Inspired by a desire to spare parents the pain of losing their children in boating accidents, a bill that would give boaters a registration discount if they carry an EPIRB or personal locator beacon aboard cleared the Florida legislature.

The House and Senate passed the bill in unanimous votes and Gov. Rick Scott is expected to sign it. The measure would discount registrations by almost 23 percent for the smallest boats and 11.9 percent for the largest ones — with markdowns ranging from 15 to 13 percent for size classes in between — for boat owners who can show they own a properly registered 406 MHz EPIRB or PLB.

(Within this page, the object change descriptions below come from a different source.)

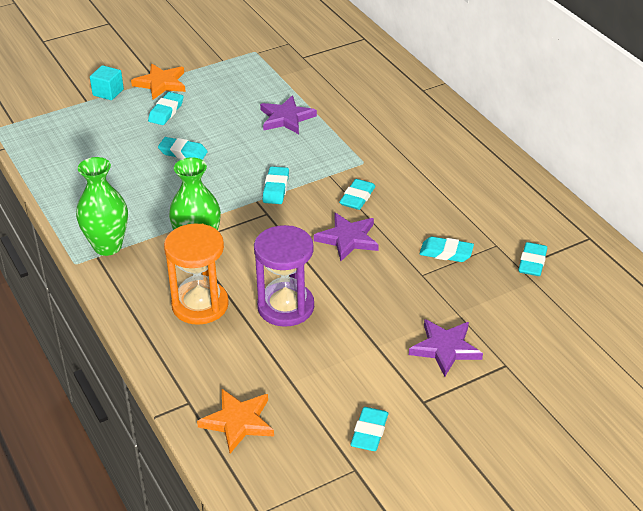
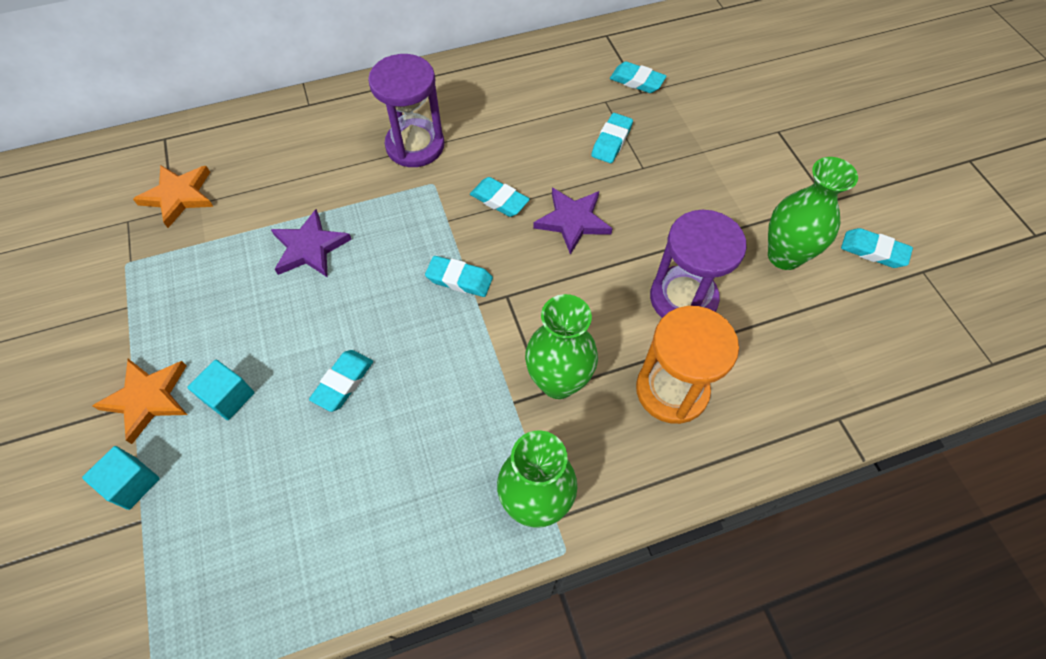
camera: 80 degrees left, 20 degrees up
turquoise eraser [148,92,184,125] -> turquoise cube [188,360,254,420]
orange star [197,389,274,453] -> orange star moved to [133,165,214,228]
purple star [409,319,483,376] -> none
none -> purple hourglass [368,54,444,167]
none -> green vase [768,157,858,270]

The discounts would be effective July 1 but would sunset after a year, so the legislature would have to take them up again in 2017 to continue them. A Senate version of the bill proposed a permanent 25 percent discount for qualifying boats, but the House capped funding for the measure at $250,000 and set its expiration at a year.

Blu Stephanos and Carly Black, the parents of Austin Blu Stephanos, who was lost at sea with friend Perry Cohen after the 14-year-olds went fishing off Jupiter last July in a 19-foot Seacraft, worked with state Sen. Joe Negron and state Rep. Marylynn Magar to write the bill.

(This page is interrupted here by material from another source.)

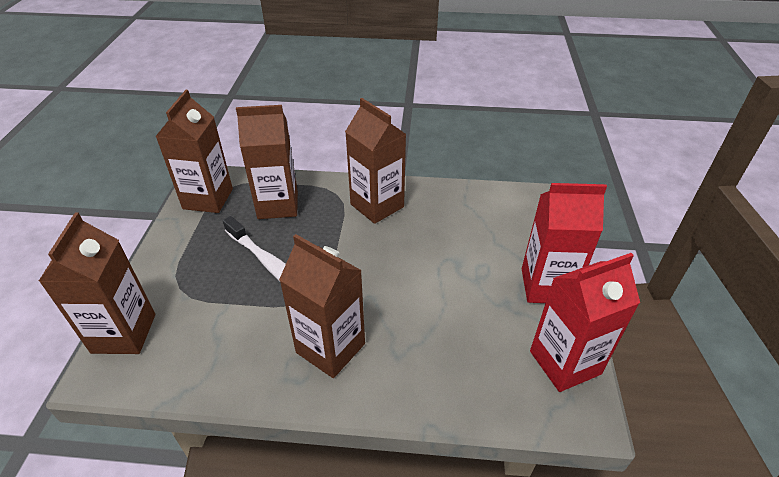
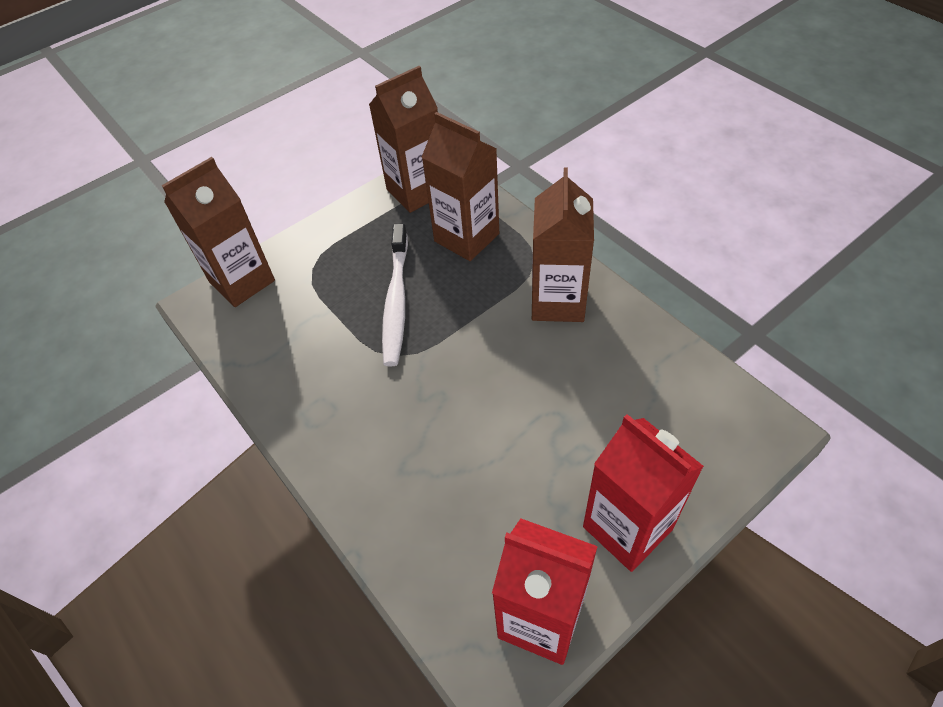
camera: 50 degrees right, 10 degrees up
brown carton [279,234,365,378] -> none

The parents said they hope registration discounts will encourage boaters to carry the emergency beacons, which alert the Coast Guard to vessels in distress and lead rescuers to their location with a satellite signal. “We want to help parents — we want to help anyone — not have to go through what we’ve had to go through,” Black said.

The bill replaces funds lost to state boating programs because of the discounts with money from the general revenue fund. It tasks the state Department of Highway Safety and Motor Vehicles with deciding what constitutes proof of qualification for the discount.

Black and Stephanos, with support from beacon-maker ACR Electronics, established the AustinBlu Foundation to honor the teenager’s memory and raise awareness of boating safety, promote boater education and make the tools and technology that can prevent boating accidents available to the public.

This month the foundation began sponsoring free safe-boating classes in Boca Raton, taught by Coast Guard Auxiliary Flotilla 36. The foundation has offered to cover the $35 cost of the one-day classes.

Stephanos and Cohen went out Jupiter Inlet on July 24 in Stephanos’ outboard to fish on the ocean and were not seen again. Their boat probably capsized when a line of squalls moved through the area. Rescuers found the overturned boat two days later off Daytona Beach, but there was no sign of the boys. They were not carrying an EPIRB.